Will the Very Able Caine Expose the Devil Inside Trump's Garden of Paradise?
https://emptywheel.net/2026/05/12/will-the-very-able-caine-expose-the-devil-inside-trumps-garden-of-paradise/
Marcy Wheeler - Emptywheel
Many more details at Emptywheel.
WSJ reports it received a subpoena for the sources behind one of a number of stories
reporting Dan Caine's February warnings to Trump in real time.
The Wall Street Journal received grand jury subpoenas dated March 4 for records of Journal reporters.
The request related to a Feb. 23 article that reported that Gen. Dan Caine, the chairman of the Joint Chiefs of Staff, and others at the Pentagon warned the president about the risks of an extended military campaign against Iran. Other news outlets, including Axios and the Washington Post, published similar stories that day. Trump launched the war five days later, on Feb. 28.

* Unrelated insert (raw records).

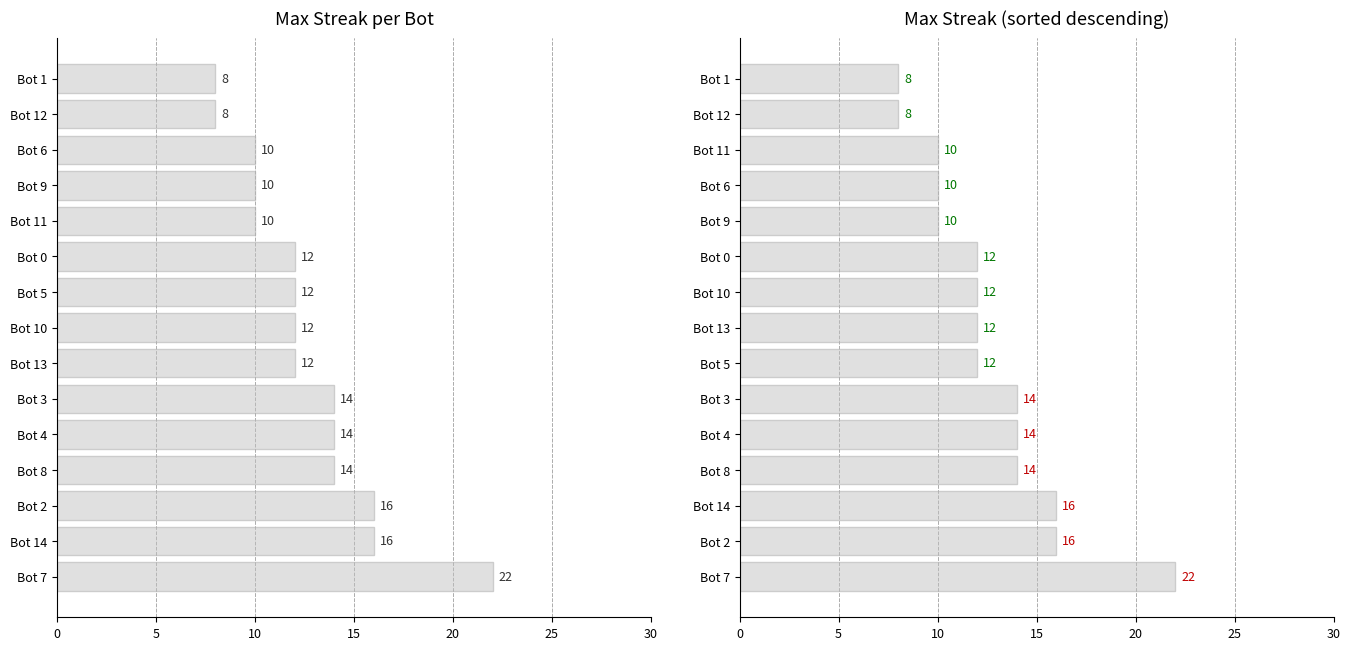

Where is maxStreak (sorted) nearest to the value 15?

Bot 2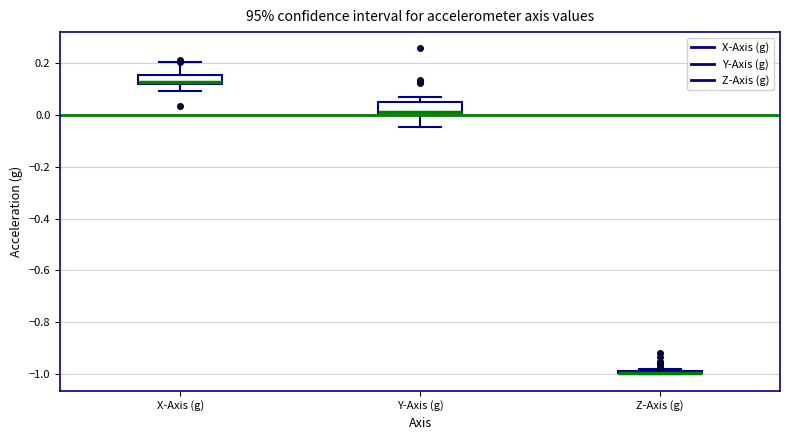

Reading left to right, transcribe this box plot: for each box, give where its median line is, the range the box spans, and where its two whiskers end, as read against the y-axis. The values are not printed on the chart, so give them approximately, as read against the axis.

X-Axis (g): median 0.12 (just above the box's lower edge), box 0.12 to 0.16, whiskers 0.10 to 0.20
Y-Axis (g): median 0.02 (drawn on the box's lower edge), box 0.00 to 0.04, whiskers -0.04 to 0.08
Z-Axis (g): box collapsed to a line at -1.00, whiskers -1.00 to -0.98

In a statement, Ashok Sinha, the chief communications officer of Dow Jones, which publishes the Journal, said: "The government's subpoenas to The Wall Street Journal and our reporters represent an attack on constitutionally protected newsgathering. We will vigorously oppose this effort to stifle and intimidate essential reporting."
Representatives of the Washington Post and Axios declined to comment.

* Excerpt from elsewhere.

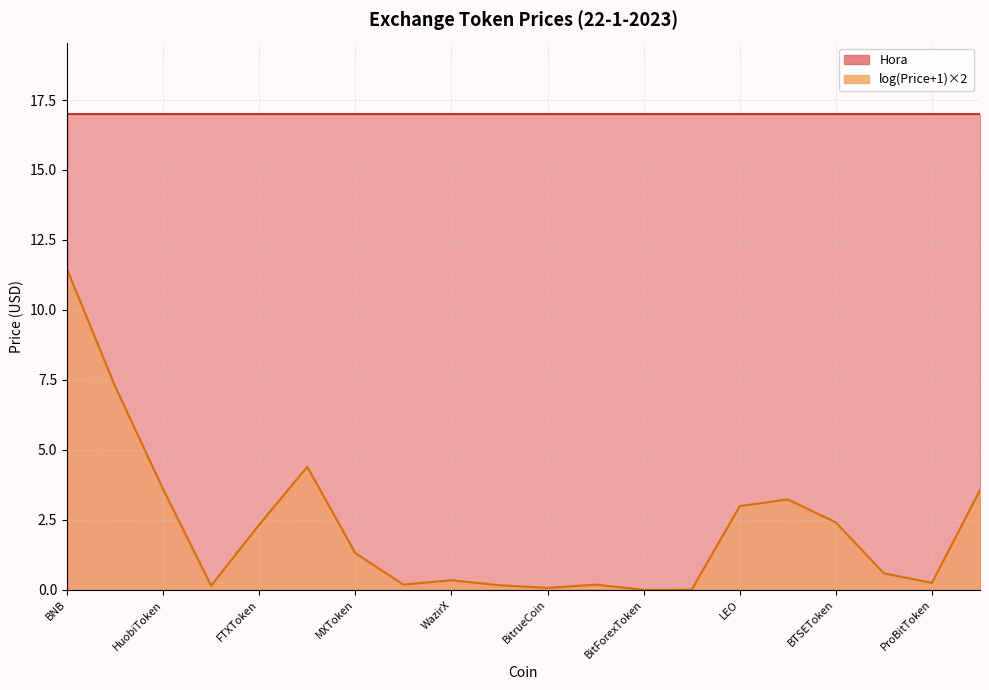

How many lines are shown in the chart?

2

Last month, officials said, Trump was specifically angry about an April 7 article in the New York Times that outlined how Israeli Prime Minister Benjamin Netanyahu pitched Trump on bombing Iran. That reporting provided vivid detail about senior-staff meetings on the topic, including ones in the secretive Situation Room. It described how U.S. intelligence officials skeptically viewed Netanyahu's argument for a war that would end in regime change.
A spokeswoman for the Times declined to comment.
In recent months, prosecutors have sent subpoenas to media organizations as well as to email and phone providers seeking information in leak inquiries, according to people familiar with the requests.
Much of the WSJ story, as well as this CNN story matching parts of the WSJ one, cover more recent reporting on the rescue of two airmen shot down inside Iran, at least one of which Trump labeled as "treason" and ordered DOJ to investigate. I may return to that, but it's worth noting that the rescue on which those stories was based was detailed in real time by OSINT investigators and Middle Eastern sources, with substantive details provided by former Special Forces soldier turned journalist Jack Murphy. The rescue story was in no way exclusively reliant on senior level access journalism.
The earlier set of stories, about Dan Caine, presumably were. And for all the alarm about further infringements on journalism, which are utterly justified and will be others' focus, it's the access journalism angle of this that make the tactics interesting.
Trump could be, wittingly or not, investigating his top aides. Indeed, given that DOJ has been investigating at least some of these stories for two months, it's worth asking whether Trump believes some of his White House aides are working the press for political or influence operation reasons.